(Bloomberg) -- Ark Investment Management, which runs the two best performing exchange-traded funds over the last three years, is planning a new thematic ETF focused on technology for finance firms.

The product, the ARK Fintech Innovation ETF, will invest in companies working to change the way the financial sector operates, according to a regulatory filing. Ark already manages a similar strategy in Japan, where the firm acts as a sub-adviser to several Nikko Asset Management Co. mutual funds.

The concept is right in the sweet spot for the New York-based $2.3 billion ETF issuer, which has made a name for itself running funds focused on innovation, the internet and genomics. As actively managed funds, they contrast with most ETFs, which typically track an index. But gathering assets could be more difficult now than when Ark started those funds in 2014 as more competition has entered the fray. Sales of so-called thematic ETFs have boomed from new products from BlackRock Inc. and State Street Corp.

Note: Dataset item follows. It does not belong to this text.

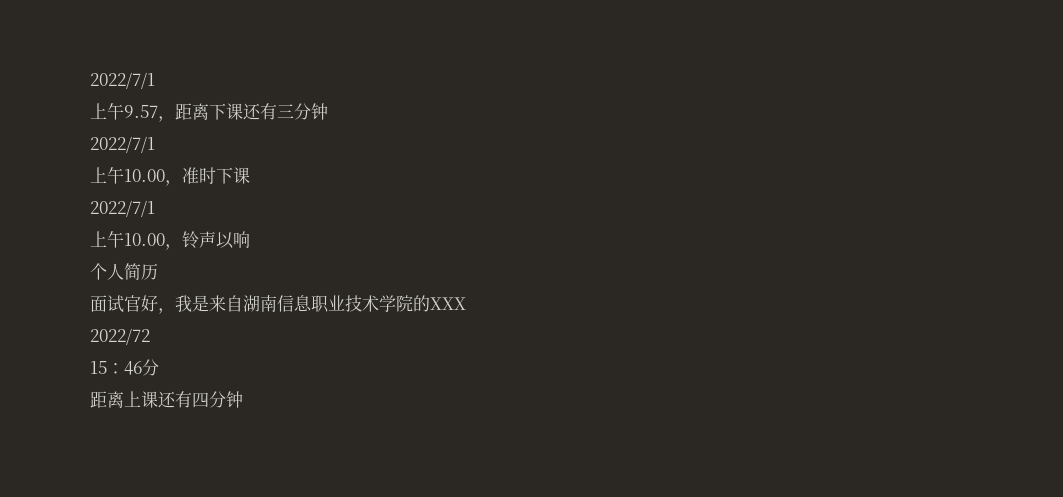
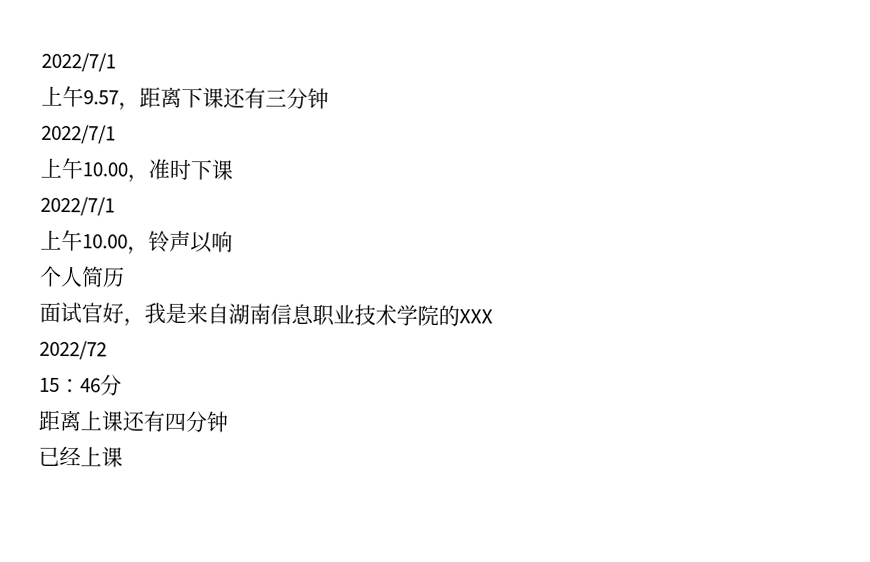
(243, 399) none -> [38,445,123,468] // 已经上课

“There are a bunch of fintech ETFs now,” said Mohit Bajaj, director of exchange-traded funds at WallachBeth Capital. “It might be hard.” Success could boil down to the fund’s fee, he said.

The ETF plans to charge $7.50 for every $1,000 invested, the filing shows. That’s more than the $5.76 charged by the average thematic fund but in line with the issuer’s other offerings, data compiled by Bloomberg show.

The costs seem to be paying off for investors. On an annualized basis, the firm’s ARK Web x.O ETF has returned more than all other unleveraged ETFs over the last three years, gaining 34 percent, while the ARK Innovation ETF, the second-best performer, has added more than 30 percent.